| Prompt |
Every line of the entries with the word "doutb" in it should be shown.

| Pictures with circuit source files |
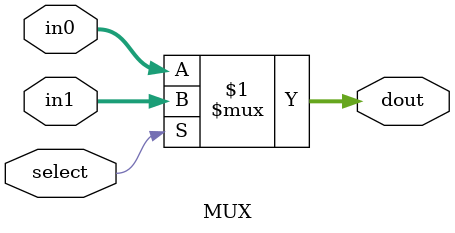
<source format=v>
module MUX(dout,in0,in1,select);
    input select;
    input [15:0] in0,in1;
    output[15:0] dout;
    
    assign dout=select?in1:in0;
endmodule

</source>
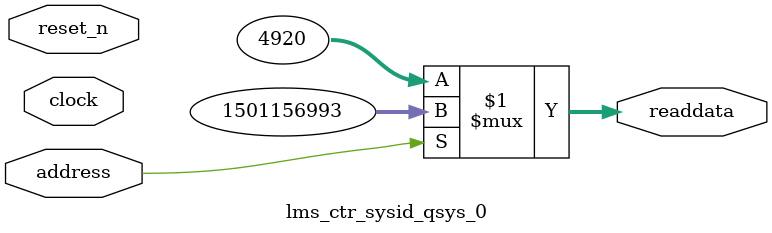
<source format=v>



// synthesis translate_off
`timescale 1ns / 1ps
// synthesis translate_on

// turn off superfluous verilog processor warnings 
// altera message_level Level1 
// altera message_off 10034 10035 10036 10037 10230 10240 10030 

module lms_ctr_sysid_qsys_0 (
               // inputs:
                address,
                clock,
                reset_n,

               // outputs:
                readdata
             )
;

  output  [ 31: 0] readdata;
  input            address;
  input            clock;
  input            reset_n;

  wire    [ 31: 0] readdata;
  //control_slave, which is an e_avalon_slave
  assign readdata = address ? 1501156993 : 4920;

endmodule



</source>
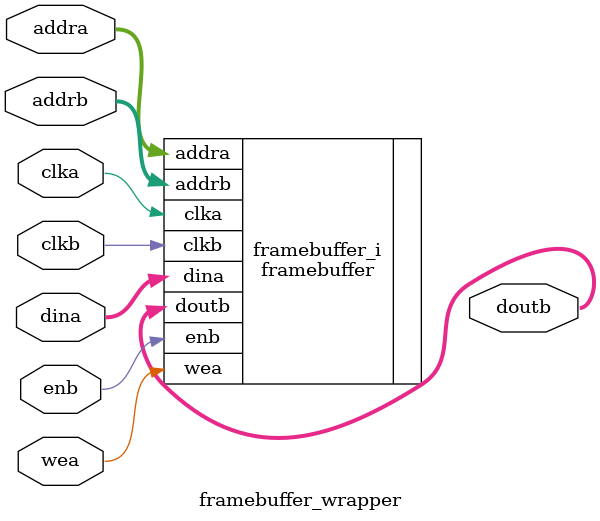
<source format=v>
`timescale 1 ps / 1 ps

module framebuffer_wrapper
   (addra,
    addrb,
    clka,
    clkb,
    dina,
    doutb,
    enb,
    wea);
  input [18:0]addra;
  input [18:0]addrb;
  input clka;
  input clkb;
  input [7:0]dina;
  output [7:0]doutb;
  input enb;
  input [0:0]wea;

  wire [18:0]addra;
  wire [18:0]addrb;
  wire clka;
  wire clkb;
  wire [7:0]dina;
  wire [7:0]doutb;
  wire enb;
  wire [0:0]wea;

  framebuffer framebuffer_i
       (.addra(addra),
        .addrb(addrb),
        .clka(clka),
        .clkb(clkb),
        .dina(dina),
        .doutb(doutb),
        .enb(enb),
        .wea(wea));
endmodule

</source>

| Output for this task |
    doutb,
  output [7:0]doutb;
  wire [7:0]doutb;
        .doutb(doutb),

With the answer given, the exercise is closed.